A meeting of the negotiator’s committee in Birmingham resulted in a plan of action for 2019. That included helping LPCs create business cases and supporting them to understand local commissioning such as integrated care systems.
The PSNC said it could hold more webinars, briefings and create more networking opportunities, stage an LPC chairs day, ensure there is “regular contact with LPCs about their needs” and get LPCs sharing ideas with other LPCs across the country.
The PSNC also said it will focus on helping commumity pharmacies make the most of technology and address pharmacy funding and pharmacy numbers which have been falling in the wake of the government’s cuts.
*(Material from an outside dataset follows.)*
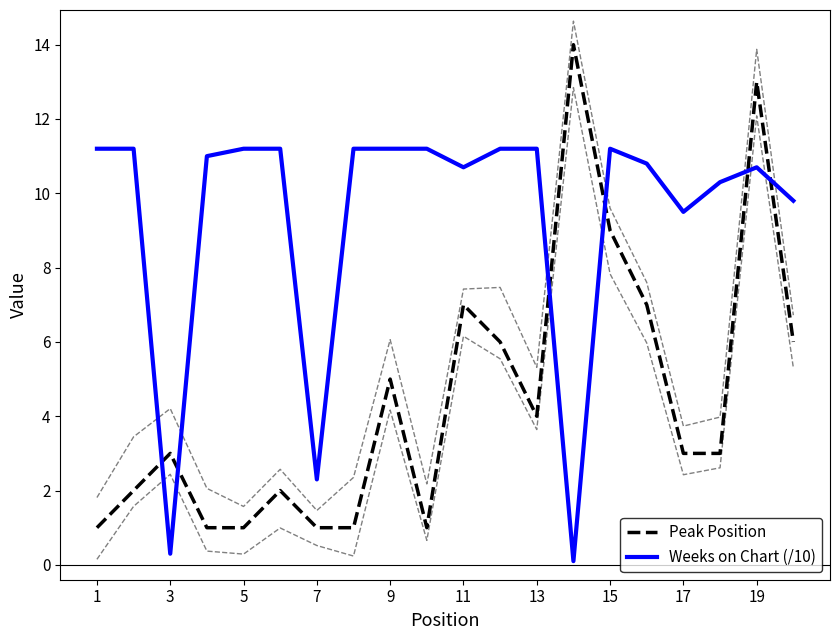

What is the lowest value of the Peak Position series?

1.0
“Given the NHS financial crisis and the wider economic situation, we will not be able to secure more money for doing the same things, and so community pharmacy will need to undergo a period of transformative change,” the PSNC said.
“At the heart of this must be a government vision setting out what it wants from pharmacies – this would enable the sector to plan. PSNC will look to work with Government and NHS England on setting out this vision.”
The PSNC’s ambitions ahead of future negotiations included maintaining a network of “fully funded community pharmacies,” securing an extension of existing community pharmacy service, giving pharmacies full access to patients records and agreeing a multi-year settlement.
The PSNC also said it would strive to agree new funding models “which allow pharmacies to focus on services and ensuring that maximum benefit is derived from prescribed medicines, as opposed to dispensing volumes” as well as a model “that integrates community pharmacy into the wider primary care network.”